We'd take over the room and do our best versions of the twist, the jerk, the swim, and the jitterbug. Mom, Jo, and Grace would get out there with us. I would have to say that I learned to "shake it" from them. (As they read this, Mom and Grace are probably laughing hysterically, while Jo is saying, "Of course you did!")

We'd leave our troubles behind and celebrate life through that music. It is the music of my childhood, the music that takes me back.

And I'm convinced that Jack, Georgie, and Phillip are great dancers simply because we made them start at such an early age. (I am also convinced that they wanted to do the jitterbug....there was no forcing needed.)

Friday, May 3, 2013

A Realized Hero

The doctor's told my mom that after his seizures, Bill would never walk or talk.

They didn't count on his quiet, strong, and consistent determination.

It's probably a good thing Bill was too young to understand the experts thought he wouldn't grow like normal kids. The power of suggestion is so very strong. Most of the time we are battling our own ability to cope with our self-image and self-concept. We do have the power to affect how others see themselves, but only if we are giving them that power. Therefore, I am most grateful Bill was an infant when my parents received this news. Of course, he is so quietly stubborn, that I highly doubt he would've failed anyway.

It did take awhile. He wasn't crawling until he was two. (I think some of that was because he was either on my hip or my mother's.)

He didn't really talk until he was two. Even then, it was a funny language. But we figured it out:

1) Does (pronounced doughs) was girls.

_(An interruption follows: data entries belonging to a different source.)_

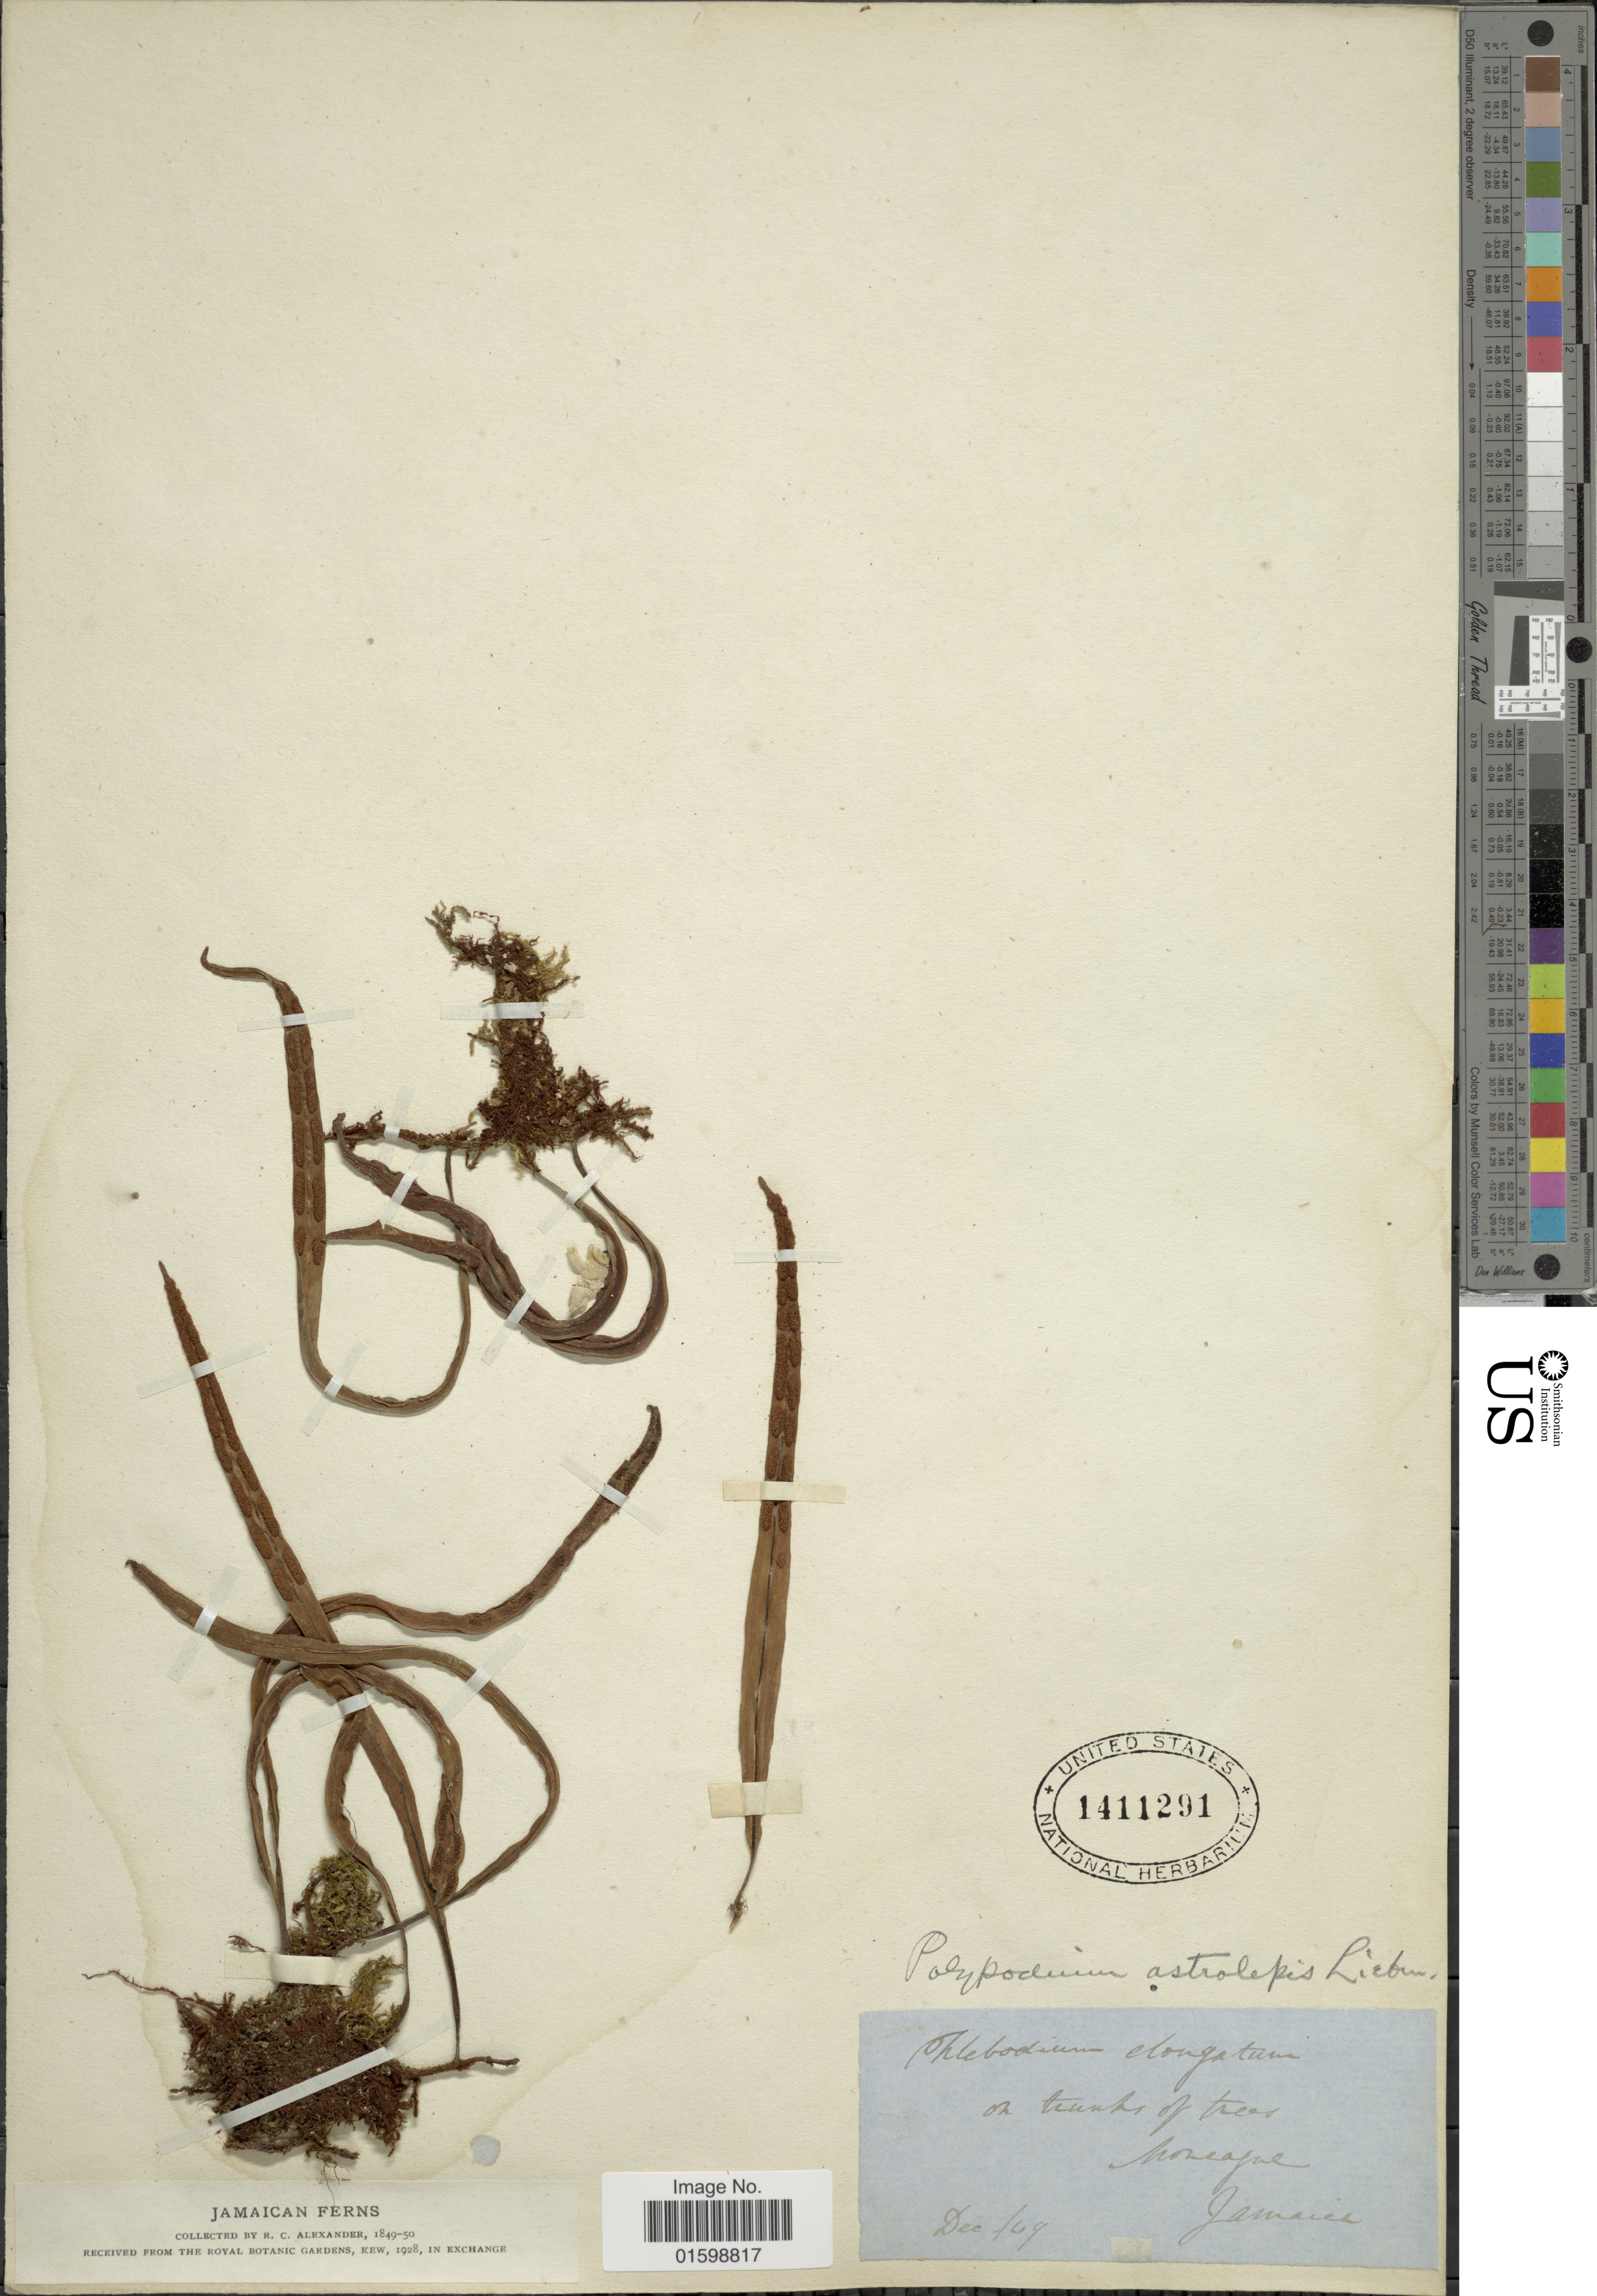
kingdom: Plantae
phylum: Tracheophyta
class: Polypodiopsida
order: Polypodiales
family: Polypodiaceae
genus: Pleopeltis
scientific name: Pleopeltis astrolepis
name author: (Liebm.) E. Fourn.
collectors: R. C. Alexander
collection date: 1849-12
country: Jamaica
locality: On trunks of trees, Moneague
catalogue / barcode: US 1411291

Mom would say, "Bill, go get the girls." He would call, "Does!"

2) Pisten was his word for Maria.

3) Chiyi was his word for Wendy.

4) Mama Doe was his word for me.

5) When he didn't like his food, he'd dump it in his milk. (Okay, that one was pretty easy to figure out.)

6) Every morning he had a fit with crying and all sorts of carrying on. We figured out his socks had to be perfectly straight.

7) When he was ready for a nap, he'd fall to the floor and start pushing his head around on the carpet.

8) His "Dukes of Hazzard" matchbox cars had to be in a perfectly straight line on his window sill.

9) Mom had to carry an extra set of these cars in her purse.

He was the cutest thing ever. He might've learned to speak clearer quicker if it hadn't been for us. We knew what he was trying to say and always translated for him. Therefore, he didn't always have the opportunity to work on it.

But he prevailed. And learned to talk. And learned to walk. And run. And kick a ball -- which would become very important.

After my dad, he is my hero. He overcame major difficulties with silent strength and a calm outlook. I'll always look up to him, my baby brother, Bill.